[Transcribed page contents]

*-*-*

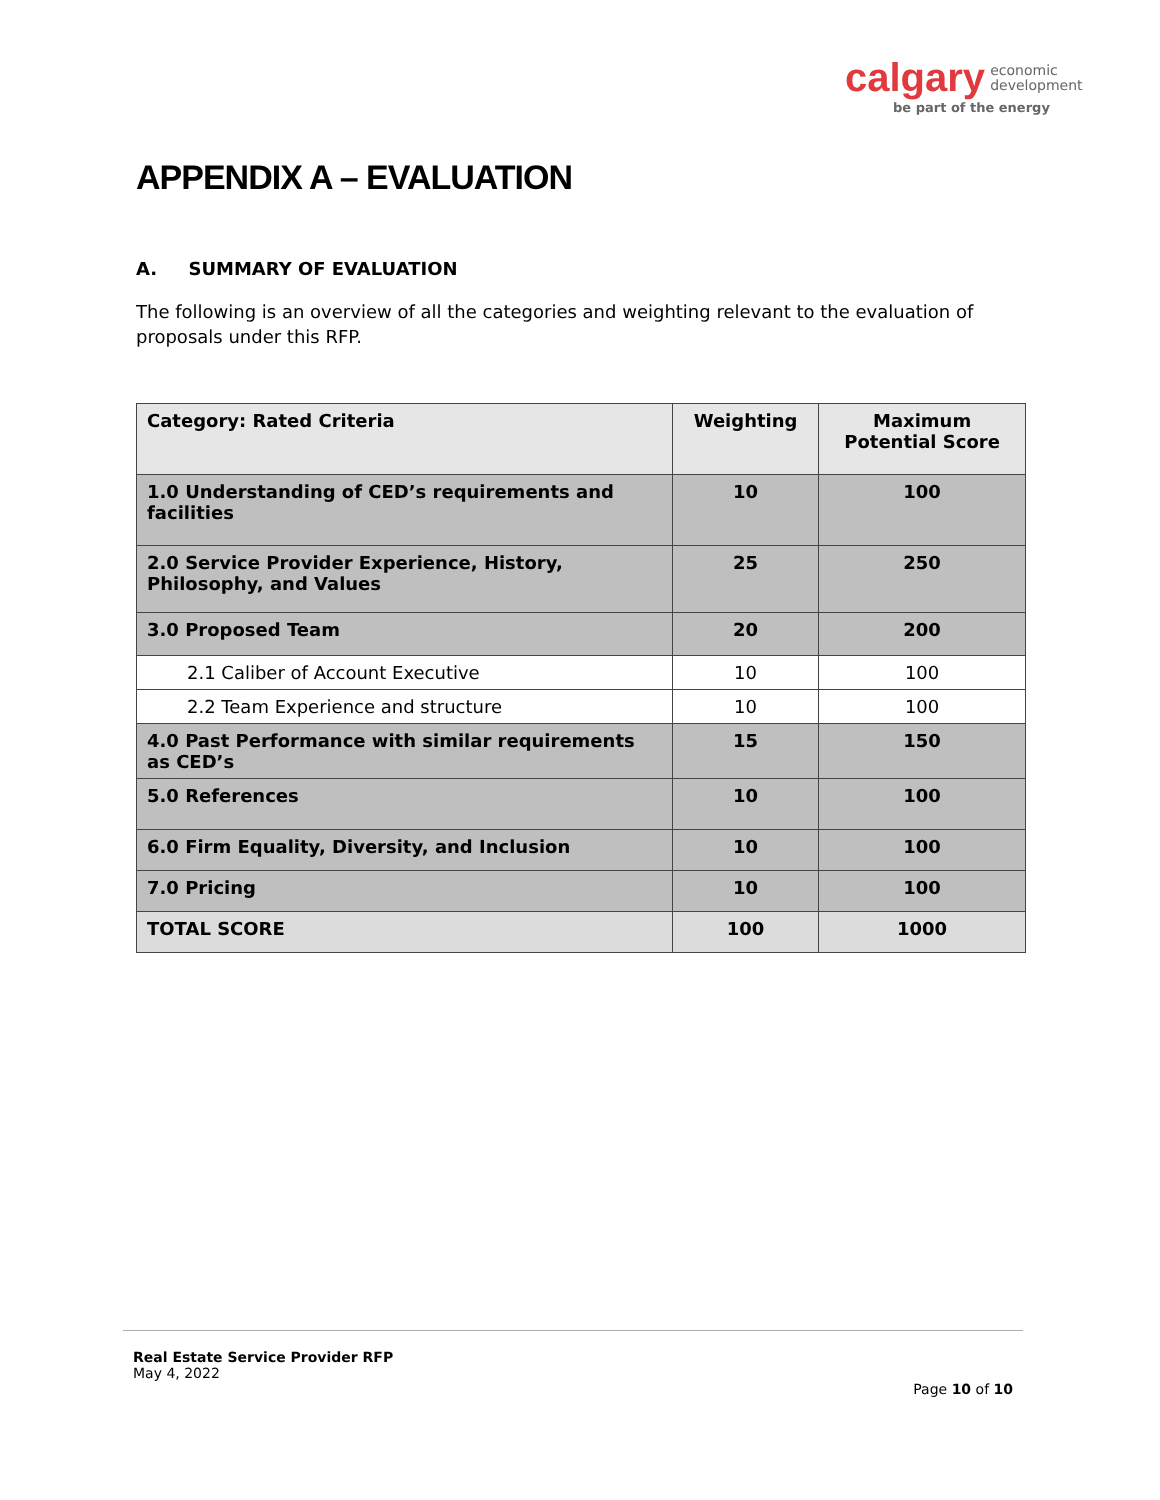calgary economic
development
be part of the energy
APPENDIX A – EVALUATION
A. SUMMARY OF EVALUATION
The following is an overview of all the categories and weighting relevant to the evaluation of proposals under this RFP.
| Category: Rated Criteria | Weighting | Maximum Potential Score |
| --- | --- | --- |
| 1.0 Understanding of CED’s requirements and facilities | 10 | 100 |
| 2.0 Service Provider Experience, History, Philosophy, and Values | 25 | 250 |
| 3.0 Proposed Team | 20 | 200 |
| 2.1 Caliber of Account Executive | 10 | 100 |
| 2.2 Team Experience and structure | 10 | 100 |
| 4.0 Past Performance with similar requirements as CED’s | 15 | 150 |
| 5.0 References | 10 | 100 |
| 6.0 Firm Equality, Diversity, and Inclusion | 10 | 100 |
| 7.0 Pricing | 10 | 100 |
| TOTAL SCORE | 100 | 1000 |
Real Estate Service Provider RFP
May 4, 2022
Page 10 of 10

*-*-*

** What you are asked to do **
Write out exactly the lines between the start of the data and the line with "Executive | 10 | 100 |", including both, but none of the pictures.

** Written reply **
calgary economic
development
be part of the energy
APPENDIX A – EVALUATION
A. SUMMARY OF EVALUATION
The following is an overview of all the categories and weighting relevant to the evaluation of proposals under this RFP.
| Category: Rated Criteria | Weighting | Maximum Potential Score |
| --- | --- | --- |
| 1.0 Understanding of CED’s requirements and facilities | 10 | 100 |
| 2.0 Service Provider Experience, History, Philosophy, and Values | 25 | 250 |
| 3.0 Proposed Team | 20 | 200 |
| 2.1 Caliber of Account Executive | 10 | 100 |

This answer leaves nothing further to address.